Your task:
The full listing, start to finish: write it out again exactly.

Available records:
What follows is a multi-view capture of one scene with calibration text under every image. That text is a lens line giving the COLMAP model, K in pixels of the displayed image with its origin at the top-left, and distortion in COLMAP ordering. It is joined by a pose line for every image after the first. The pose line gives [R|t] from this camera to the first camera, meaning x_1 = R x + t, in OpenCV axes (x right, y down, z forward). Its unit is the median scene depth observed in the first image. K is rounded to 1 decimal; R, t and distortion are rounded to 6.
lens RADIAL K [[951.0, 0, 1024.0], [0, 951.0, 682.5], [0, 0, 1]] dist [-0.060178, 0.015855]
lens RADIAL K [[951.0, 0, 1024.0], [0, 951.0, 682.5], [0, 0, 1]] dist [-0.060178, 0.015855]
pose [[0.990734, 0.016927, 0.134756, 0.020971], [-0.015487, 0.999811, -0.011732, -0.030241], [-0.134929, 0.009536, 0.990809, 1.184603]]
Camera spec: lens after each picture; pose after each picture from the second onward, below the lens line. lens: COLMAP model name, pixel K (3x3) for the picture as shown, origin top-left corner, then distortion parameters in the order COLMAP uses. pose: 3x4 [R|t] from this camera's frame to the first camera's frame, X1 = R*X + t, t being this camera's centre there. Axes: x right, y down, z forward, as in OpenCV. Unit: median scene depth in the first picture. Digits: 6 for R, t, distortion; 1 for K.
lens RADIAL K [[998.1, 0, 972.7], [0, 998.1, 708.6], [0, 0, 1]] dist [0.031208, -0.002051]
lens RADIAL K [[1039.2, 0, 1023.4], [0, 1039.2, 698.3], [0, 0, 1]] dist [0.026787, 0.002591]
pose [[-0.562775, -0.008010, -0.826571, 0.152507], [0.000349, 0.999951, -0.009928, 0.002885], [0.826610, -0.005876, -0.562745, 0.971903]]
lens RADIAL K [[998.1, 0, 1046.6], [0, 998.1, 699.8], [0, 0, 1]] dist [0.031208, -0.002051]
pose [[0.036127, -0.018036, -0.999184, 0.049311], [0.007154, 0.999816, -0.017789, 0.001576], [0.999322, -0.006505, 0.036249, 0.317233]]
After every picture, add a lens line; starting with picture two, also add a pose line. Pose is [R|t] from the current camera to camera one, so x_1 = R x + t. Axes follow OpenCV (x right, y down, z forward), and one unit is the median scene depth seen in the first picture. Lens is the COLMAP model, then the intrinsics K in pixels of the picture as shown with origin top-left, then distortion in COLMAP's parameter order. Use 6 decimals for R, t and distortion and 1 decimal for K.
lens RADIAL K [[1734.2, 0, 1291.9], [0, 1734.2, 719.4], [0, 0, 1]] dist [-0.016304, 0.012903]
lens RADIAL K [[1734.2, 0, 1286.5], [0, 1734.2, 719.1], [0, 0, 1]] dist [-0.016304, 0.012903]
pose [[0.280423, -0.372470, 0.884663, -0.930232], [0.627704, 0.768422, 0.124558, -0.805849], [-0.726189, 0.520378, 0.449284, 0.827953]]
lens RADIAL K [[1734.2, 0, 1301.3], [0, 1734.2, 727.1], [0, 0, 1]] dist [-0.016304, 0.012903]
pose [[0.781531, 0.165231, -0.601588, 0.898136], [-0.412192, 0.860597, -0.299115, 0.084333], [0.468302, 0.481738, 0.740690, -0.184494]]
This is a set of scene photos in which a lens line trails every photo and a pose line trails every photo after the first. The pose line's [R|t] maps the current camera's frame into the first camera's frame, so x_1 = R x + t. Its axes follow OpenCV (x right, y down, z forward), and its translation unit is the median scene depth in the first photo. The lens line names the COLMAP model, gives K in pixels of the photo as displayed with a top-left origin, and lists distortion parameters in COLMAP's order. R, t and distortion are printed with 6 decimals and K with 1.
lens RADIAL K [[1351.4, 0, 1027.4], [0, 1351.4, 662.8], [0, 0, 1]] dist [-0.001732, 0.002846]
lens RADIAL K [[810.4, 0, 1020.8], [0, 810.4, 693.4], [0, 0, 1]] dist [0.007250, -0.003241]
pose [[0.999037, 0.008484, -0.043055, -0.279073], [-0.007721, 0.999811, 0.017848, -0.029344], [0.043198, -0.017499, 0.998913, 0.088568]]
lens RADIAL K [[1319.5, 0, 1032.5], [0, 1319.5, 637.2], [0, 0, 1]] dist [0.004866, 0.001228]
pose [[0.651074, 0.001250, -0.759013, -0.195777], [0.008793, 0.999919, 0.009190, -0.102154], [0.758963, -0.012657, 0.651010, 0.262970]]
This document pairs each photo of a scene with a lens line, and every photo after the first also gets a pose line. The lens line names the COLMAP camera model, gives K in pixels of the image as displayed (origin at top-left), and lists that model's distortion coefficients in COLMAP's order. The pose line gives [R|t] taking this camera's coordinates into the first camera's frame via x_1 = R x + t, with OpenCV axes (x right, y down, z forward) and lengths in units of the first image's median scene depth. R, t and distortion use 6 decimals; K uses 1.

Solution:
What follows is a multi-view capture of one scene with calibration text under every image. That text is a lens line giving the COLMAP model, K in pixels of the displayed image with its origin at the top-left, and distortion in COLMAP ordering. It is joined by a pose line for every image after the first. The pose line gives [R|t] from this camera to the first camera, meaning x_1 = R x + t, in OpenCV axes (x right, y down, z forward). Its unit is the median scene depth observed in the first image. K is rounded to 1 decimal; R, t and distortion are rounded to 6.
lens RADIAL K [[951.0, 0, 1024.0], [0, 951.0, 682.5], [0, 0, 1]] dist [-0.060178, 0.015855]
lens RADIAL K [[951.0, 0, 1024.0], [0, 951.0, 682.5], [0, 0, 1]] dist [-0.060178, 0.015855]
pose [[0.990734, 0.016927, 0.134756, 0.020971], [-0.015487, 0.999811, -0.011732, -0.030241], [-0.134929, 0.009536, 0.990809, 1.184603]]
Camera spec: lens after each picture; pose after each picture from the second onward, below the lens line. lens: COLMAP model name, pixel K (3x3) for the picture as shown, origin top-left corner, then distortion parameters in the order COLMAP uses. pose: 3x4 [R|t] from this camera's frame to the first camera's frame, X1 = R*X + t, t being this camera's centre there. Axes: x right, y down, z forward, as in OpenCV. Unit: median scene depth in the first picture. Digits: 6 for R, t, distortion; 1 for K.
lens RADIAL K [[998.1, 0, 972.7], [0, 998.1, 708.6], [0, 0, 1]] dist [0.031208, -0.002051]
lens RADIAL K [[1039.2, 0, 1023.4], [0, 1039.2, 698.3], [0, 0, 1]] dist [0.026787, 0.002591]
pose [[-0.562775, -0.008010, -0.826571, 0.152507], [0.000349, 0.999951, -0.009928, 0.002885], [0.826610, -0.005876, -0.562745, 0.971903]]
lens RADIAL K [[998.1, 0, 1046.6], [0, 998.1, 699.8], [0, 0, 1]] dist [0.031208, -0.002051]
pose [[0.036127, -0.018036, -0.999184, 0.049311], [0.007154, 0.999816, -0.017789, 0.001576], [0.999322, -0.006505, 0.036249, 0.317233]]
After every picture, add a lens line; starting with picture two, also add a pose line. Pose is [R|t] from the current camera to camera one, so x_1 = R x + t. Axes follow OpenCV (x right, y down, z forward), and one unit is the median scene depth seen in the first picture. Lens is the COLMAP model, then the intrinsics K in pixels of the picture as shown with origin top-left, then distortion in COLMAP's parameter order. Use 6 decimals for R, t and distortion and 1 decimal for K.
lens RADIAL K [[1734.2, 0, 1291.9], [0, 1734.2, 719.4], [0, 0, 1]] dist [-0.016304, 0.012903]
lens RADIAL K [[1734.2, 0, 1286.5], [0, 1734.2, 719.1], [0, 0, 1]] dist [-0.016304, 0.012903]
pose [[0.280423, -0.372470, 0.884663, -0.930232], [0.627704, 0.768422, 0.124558, -0.805849], [-0.726189, 0.520378, 0.449284, 0.827953]]
lens RADIAL K [[1734.2, 0, 1301.3], [0, 1734.2, 727.1], [0, 0, 1]] dist [-0.016304, 0.012903]
pose [[0.781531, 0.165231, -0.601588, 0.898136], [-0.412192, 0.860597, -0.299115, 0.084333], [0.468302, 0.481738, 0.740690, -0.184494]]
This is a set of scene photos in which a lens line trails every photo and a pose line trails every photo after the first. The pose line's [R|t] maps the current camera's frame into the first camera's frame, so x_1 = R x + t. Its axes follow OpenCV (x right, y down, z forward), and its translation unit is the median scene depth in the first photo. The lens line names the COLMAP model, gives K in pixels of the photo as displayed with a top-left origin, and lists distortion parameters in COLMAP's order. R, t and distortion are printed with 6 decimals and K with 1.
lens RADIAL K [[1351.4, 0, 1027.4], [0, 1351.4, 662.8], [0, 0, 1]] dist [-0.001732, 0.002846]
lens RADIAL K [[810.4, 0, 1020.8], [0, 810.4, 693.4], [0, 0, 1]] dist [0.007250, -0.003241]
pose [[0.999037, 0.008484, -0.043055, -0.279073], [-0.007721, 0.999811, 0.017848, -0.029344], [0.043198, -0.017499, 0.998913, 0.088568]]
lens RADIAL K [[1319.5, 0, 1032.5], [0, 1319.5, 637.2], [0, 0, 1]] dist [0.004866, 0.001228]
pose [[0.651074, 0.001250, -0.759013, -0.195777], [0.008793, 0.999919, 0.009190, -0.102154], [0.758963, -0.012657, 0.651010, 0.262970]]
This document pairs each photo of a scene with a lens line, and every photo after the first also gets a pose line. The lens line names the COLMAP camera model, gives K in pixels of the image as displayed (origin at top-left), and lists that model's distortion coefficients in COLMAP's order. The pose line gives [R|t] taking this camera's coordinates into the first camera's frame via x_1 = R x + t, with OpenCV axes (x right, y down, z forward) and lengths in units of the first image's median scene depth. R, t and distortion use 6 decimals; K uses 1.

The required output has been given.